Auch von dem seltsamen »Judenbart«, dem zwerghaften Thymian, der eitlen, spitzenbesetzten Wiesenkresse und der stolzen, keuschen Glockenblume weiß die Kleine süße, einfache Märchen zu erzählen, denen ich mit der gleichen Andacht und Gläubigkeit lausche wie einst als Kind den Sagen und Märchen der Mutter.

Indessen haben sich die Buben verschiedene Tierchen eingefangen und spielen mit ihnen, als ob sie ihresgleichen wären und verständen jedes ihrer Worte.

Da hat einer ein knallrotes Sonnenkäferchen eingefangen, setzt es sich auf die flache Hand und singt es an:

Frau'nkäferl, flieg',
Flieg' nach Maria Brunn,
Bring' uns heut' oder morgen
Eine schöne Sonn'!

Sr, sr, sr summt es, und ein goldigleuchtender Punkt erhob sich von der kleinen, wutzeligen Kinderhand. Ernsthaft blickt ihm der kleine Kerl nach, höchlich zufrieden, daß es morgen auf seine Anregung hin eine schöne Sonne geben wird.

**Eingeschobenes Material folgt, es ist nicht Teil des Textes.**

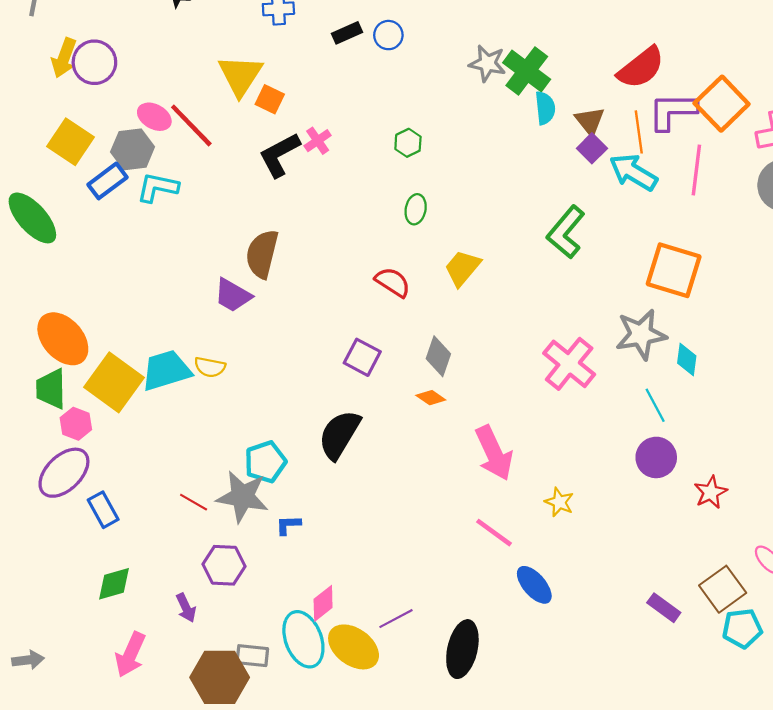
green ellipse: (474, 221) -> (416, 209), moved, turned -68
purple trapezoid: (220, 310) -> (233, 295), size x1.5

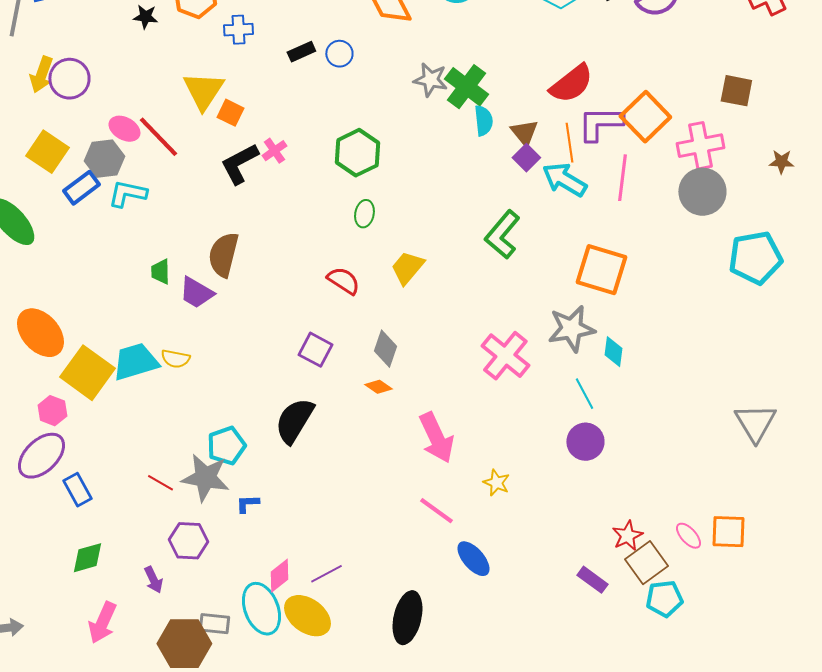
green hexagon: (408, 143) -> (357, 153), size x1.8
green trapezoid: (51, 389) -> (160, 272), moved, size x0.7
red star: (711, 492) -> (627, 536), moved
purple line: (396, 619) -> (326, 574), moved

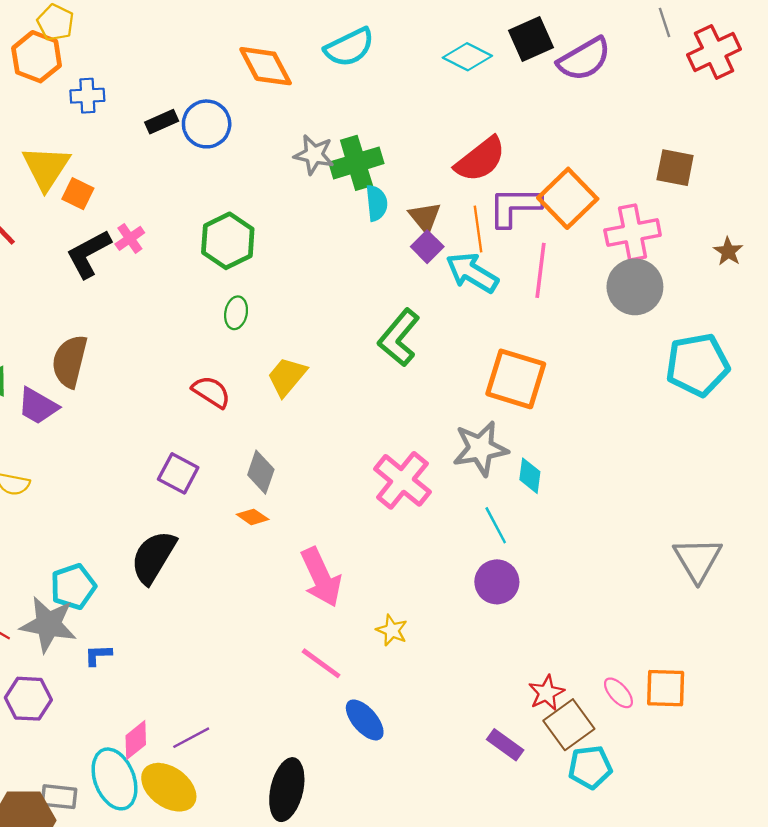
blue circle: (339, 54) -> (207, 124), size x1.5
green cross: (466, 87) -> (356, 163), turned 36
brown star: (781, 162) -> (728, 251), turned 30

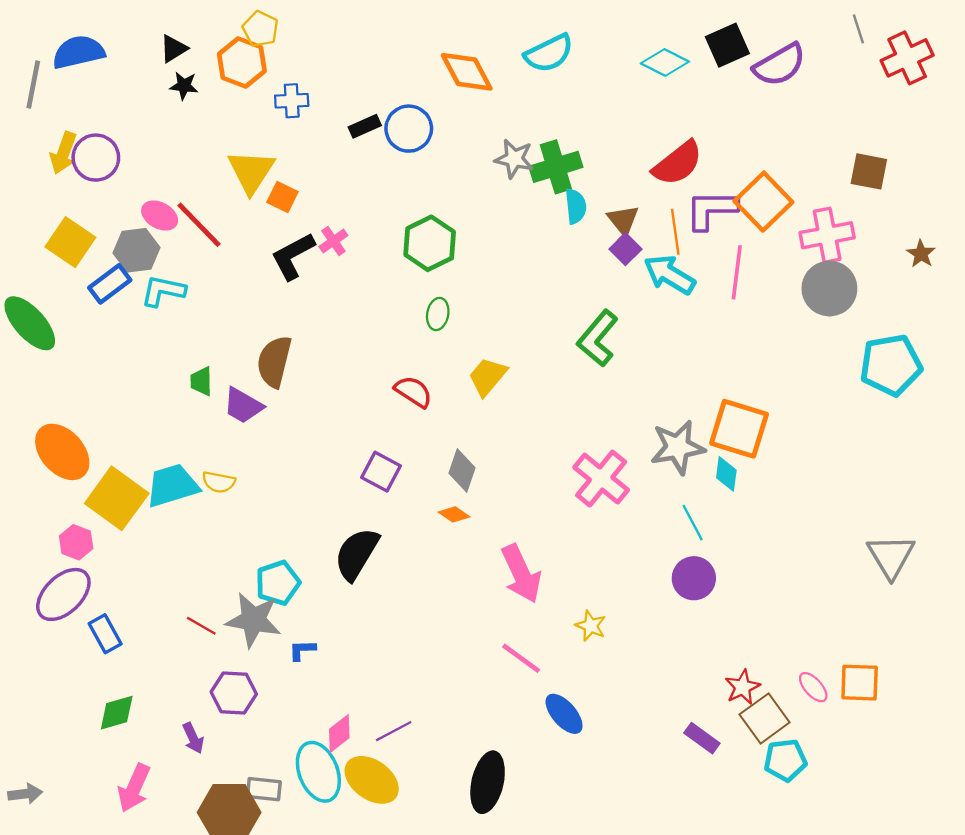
orange square: (516, 379) -> (739, 429), moved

Sein Brüderchen kniet vor einer riesenhaften Weinbergschnecke und schmettert ihr unzähligemal die fürchterliche Drohung zu:

Schneck', Schneck', kriech' heraus,
Sonst kratz' ich dir die Augen aus.

Aber die Schnecke trägt kein Verlangen danach, ihr sicheres Gehäuse zu verlassen, und ihr Beschwörer klagt mir, traurig über das Versagen seiner Kunst:

Dös is a törrische Schneck'n, dös arme Viecherl hört nix.

Die kranzwindende Schwester jedoch ist anderer Meinung und belehrt:

»Dö Schneck'n san faule Viecher. Sö woll'n, wann dö Sunn fest scheint, nix hör'n und nix seg'n!«

Wie viele ungezählte Menschen gleichen doch dieser Schnecke!